Girls and boys play differently. They fight differently. They learn differently. They see the world differently. They handle negative emotions differently.
  1. Crosscultural studies on masculinity. Real manhood is different from simple anatomical maleness. It is not a natural condition that comes about spontaneously through biological maturation but is a precarious or artificial state that boys must win against powerful odds. This is true among peasants and urbanized peoples, hunters and fishermen, on all continents and environments. It is found among warrior  peoples and those who have never killed in anger.
  1. See David D. Gilmore, Manhood in the Making: Cultural Concepts of Masculinity, New Haven: Yale University Press, 1990, pp. 12ff.
  2. Williams and Best, Measuring Sex Stereotypes: A Thirty-Nation Study, Beverly Hills: Sage Publications, 1982 conclude that there is “substantial similarity” to be found “panculturally in the traits ascribed to men and women.”
  3. When we look over the globe, three elements defining manhood are ubiquitous. These put men at risk on the battlefield, in the hunt and in confrontation and competition with their fellows.
  1. Man is an impregnator of women.
  2. Man is a protector of women and children.

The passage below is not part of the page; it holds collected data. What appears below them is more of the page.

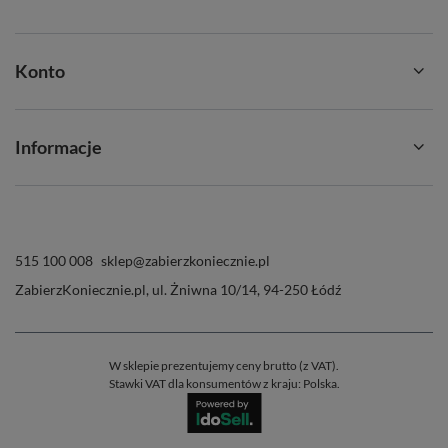
Konto
Informacje
515 100 008
sklep@zabierzkoniecznie.pl
ZabierzKoniecznie.pl
,
ul. Żniwna 10/14
,
94-250
Łódź
W sklepie prezentujemy ceny brutto (z VAT).
Stawki VAT dla konsumentów z kraju:
Polska
.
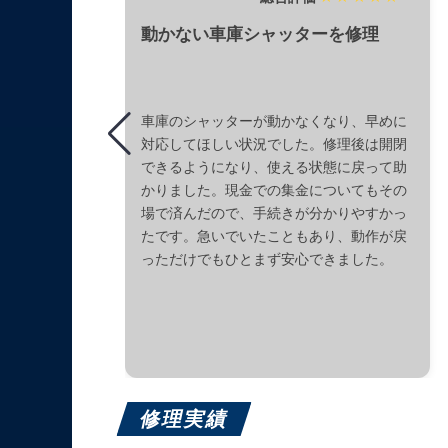
動かない車庫シャッターを修理
車庫のシャッターが動かなくなり、早めに
対応してほしい状況でした。修理後は開閉
できるようになり、使える状態に戻って助
かりました。現金での集金についてもその
場で済んだので、手続きが分かりやすかっ
たです。急いでいたこともあり、動作が戻
っただけでもひとまず安心できました。
修理実績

  3. Man is a provider for kith and kin.
  1. For a male to become a man impregnator-protector-provider takes training. Older men turn boys into men whether among the Masai or in 19th century England.  Consider the chartered purpose of the Boys Scouts. Scouting’s purpose is to “make big men of little boys” by fostering “an independent manhood” as though this cannot be expected from nature alone.

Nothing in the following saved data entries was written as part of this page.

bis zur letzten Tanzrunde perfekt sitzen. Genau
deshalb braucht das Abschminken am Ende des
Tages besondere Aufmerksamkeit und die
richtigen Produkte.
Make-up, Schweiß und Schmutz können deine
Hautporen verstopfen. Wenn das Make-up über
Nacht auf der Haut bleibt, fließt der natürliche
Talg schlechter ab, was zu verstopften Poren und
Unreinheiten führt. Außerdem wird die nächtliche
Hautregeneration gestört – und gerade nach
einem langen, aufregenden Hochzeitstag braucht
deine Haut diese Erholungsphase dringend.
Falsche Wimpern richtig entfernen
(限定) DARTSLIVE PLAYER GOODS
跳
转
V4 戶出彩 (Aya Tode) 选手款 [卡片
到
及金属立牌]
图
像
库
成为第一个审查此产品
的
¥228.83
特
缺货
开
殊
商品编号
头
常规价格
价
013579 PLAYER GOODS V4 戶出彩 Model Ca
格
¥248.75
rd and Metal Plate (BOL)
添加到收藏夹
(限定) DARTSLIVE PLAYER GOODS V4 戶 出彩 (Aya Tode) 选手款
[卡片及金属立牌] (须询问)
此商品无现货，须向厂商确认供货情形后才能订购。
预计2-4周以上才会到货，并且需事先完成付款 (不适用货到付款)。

  2. Even in late 19th and early 20th century Anglo-American Christianity there was a call for a “muscular Christianity”. This was one reason Eric Liddell (Chariots of Fire, 1981. Must see movie) competed in the 1924 Summer Olympics in Paris.  In America, advertising executive Bruce Barton publishes The Man Nobody Knows which presents a strong, muscular Jesus who worked with his hands, slept outdoors, and travelled on foot. Jesus was “the world’s greatest business executive..The Founder of Modern Business” who created a world conquering corporation with a group of twelve hand-picked protégés from the bottom ranks of the business world.  
Was Jesus really a glorified Rotarian? Next week we focus on Manhood in Christ.
In response to the question what does our American society prize as masculine traits?, you listed conqueror, protector, strong and sensitive, lots of sexual partners, offering wisdom, successful, achieving, high status, confident, man of his word, integrity, responsibility, gentleman, lots of money, dignity, aggressive, physically strong, competitive, driving a Ford F-150, leadership. John Kopinski offered None of the Above and what followed was an acknowledgement of a pocket of society that sees the New Man as a hipster, going with the flow, artsy, beatnicky.  When asked who is the No Man answers were coward, wimp, double-crosser.